I have about 100 million text files, that I need to grep for exact string matches, upon finding a string match, I need the filename where the match was found.
ie: grep -r 'exact match' > filepaths.log
Its about 4TB of data, and I started my first search 6 days ago, and grep is still running. I have another dozen searches to go and I can't wait 2 months to retrieve all these filenames =]
I've reviewed the following, however, I don't think I need all the bells and whistles these indexers come with, I just need the filename where the match occurred...
- dtSearch
- Terrier
- Lucene
- Xapian
- Recoil
- Sphinx
and after spending hours reading about all those engines, my head is spinning, and I wish I just had a multi-threaded grep lol, any ideas, and/or suggestions are greatly appreciated!
PS: I am running CentOS 6.5
EDIT: Searching for multi-threaded grep returns several items, My question is, is a multi-threaded grep the best option for what I am doing?
EDIT2: After some tweaking, this is what I have come up with, and it is going much faster than the regular grep, I still wish it was faster though... I am watching my disk io wait, and its not building up yet, I may do some more tweaking, and def still interested in any suggestions =]
find . -type f -print0 | xargs -0 -n10 -P4 grep -m 1 -H -l 'search string'
grep
is I/O bound, meaning its speed is dominated by how fast it can read the files it is searching. Multiple searches in parallel can compete with each other for disk I/O, so you may not see much speedup.
If you just need matching filenames, and not the actual matches found in the files, then you should run grep with the -l
flag. This flag causes grep to just print filenames that match, and not print the matching lines. The value here is that it permits grep to stop searching a file once it has found a match, so it could reduce the amount of work that grep has to do.
If you're searching for fixed strings rather than regular expressions, then you could try using fgrep
rather than grep
. Fgrep is a variant of grep that searches for fixed strings, and searching for fixed strings is faster than running a regular expression search. You may or may not see any improvement from this, because modern versions of grep are probably smart enough to optimize fixed-string searches anyway.
If you want to try running multiple searches in parallel, you could do it using shell utilities. One way would be to build a list of filenames, split it into parts, and run grep separately for each list:
find /path/to/files -type f -print | split -l 10000000 list.
for file in list.*; do
grep -f ${file} -l 'some text' > ${file}.out &
done
wait
cat $*.out > filepaths.log
rm list.*
This uses find
to find the files, splits the list of filenames into groups of ten million, and runs grep in parallel for each group. The output of the greps are all joined together at the end. This ought to work for files with typical names, but it'd fail for files that had newlines in their names for example.

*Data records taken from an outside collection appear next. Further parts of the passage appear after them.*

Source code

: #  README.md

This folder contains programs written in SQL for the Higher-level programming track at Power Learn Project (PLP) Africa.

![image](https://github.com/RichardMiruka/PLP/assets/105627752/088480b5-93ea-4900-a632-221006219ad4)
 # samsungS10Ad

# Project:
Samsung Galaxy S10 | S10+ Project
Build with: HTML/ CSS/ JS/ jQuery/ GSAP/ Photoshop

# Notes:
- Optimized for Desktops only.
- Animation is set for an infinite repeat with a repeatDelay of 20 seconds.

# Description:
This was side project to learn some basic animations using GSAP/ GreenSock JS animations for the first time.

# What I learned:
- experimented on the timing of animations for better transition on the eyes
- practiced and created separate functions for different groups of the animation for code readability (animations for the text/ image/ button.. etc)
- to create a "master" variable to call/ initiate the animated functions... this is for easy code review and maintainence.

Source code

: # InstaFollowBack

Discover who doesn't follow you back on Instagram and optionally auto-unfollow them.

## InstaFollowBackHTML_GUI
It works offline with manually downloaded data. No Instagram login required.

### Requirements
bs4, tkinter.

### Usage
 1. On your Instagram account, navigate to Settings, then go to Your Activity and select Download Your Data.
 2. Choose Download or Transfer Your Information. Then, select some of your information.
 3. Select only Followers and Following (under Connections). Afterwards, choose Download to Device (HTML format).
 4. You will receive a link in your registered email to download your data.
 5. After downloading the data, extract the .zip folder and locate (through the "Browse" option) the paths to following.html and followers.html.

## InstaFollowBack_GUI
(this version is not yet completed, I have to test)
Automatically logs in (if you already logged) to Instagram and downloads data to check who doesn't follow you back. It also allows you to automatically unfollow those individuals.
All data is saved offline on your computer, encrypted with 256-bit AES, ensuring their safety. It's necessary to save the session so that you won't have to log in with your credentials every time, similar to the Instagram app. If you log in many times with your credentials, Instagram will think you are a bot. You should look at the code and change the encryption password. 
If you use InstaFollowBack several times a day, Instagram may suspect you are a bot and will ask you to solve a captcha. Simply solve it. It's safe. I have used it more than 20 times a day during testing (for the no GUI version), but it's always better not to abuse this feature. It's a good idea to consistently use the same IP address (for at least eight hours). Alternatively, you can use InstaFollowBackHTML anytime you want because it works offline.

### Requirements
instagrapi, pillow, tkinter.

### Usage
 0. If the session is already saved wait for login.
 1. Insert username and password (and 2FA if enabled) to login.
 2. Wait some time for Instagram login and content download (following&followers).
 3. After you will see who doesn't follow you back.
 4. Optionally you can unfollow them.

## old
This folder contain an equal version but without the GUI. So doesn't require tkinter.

Another approach uses xargs. First, you'd have to write a simple shell script that runs grep in the background:
#!/bin/bash
grep -l 'search text' "$@" >> grep.$$.out &
This will run grep on the list of files specified as arguments to the script, writing the result to a file named after the process's PID. The grep process runs in the background.
Then you'd run the script like this:
find /path/to/files -type f -print0 | xargs -0 -r /my/grep/script
[ wait for those to finish ]
cat grep.*.out > filepaths.log
rm grep.*.out
In this case, xargs
will bundle the filenames into groups and run the script once for each group. The script will run an instance of grep once for each group. Once all of the grep instances have finished, you can combine their outputs. Unfortunately, I couldn't think of a clever way to automatically wait for the grep instances to finish here, so you might have to do that manually.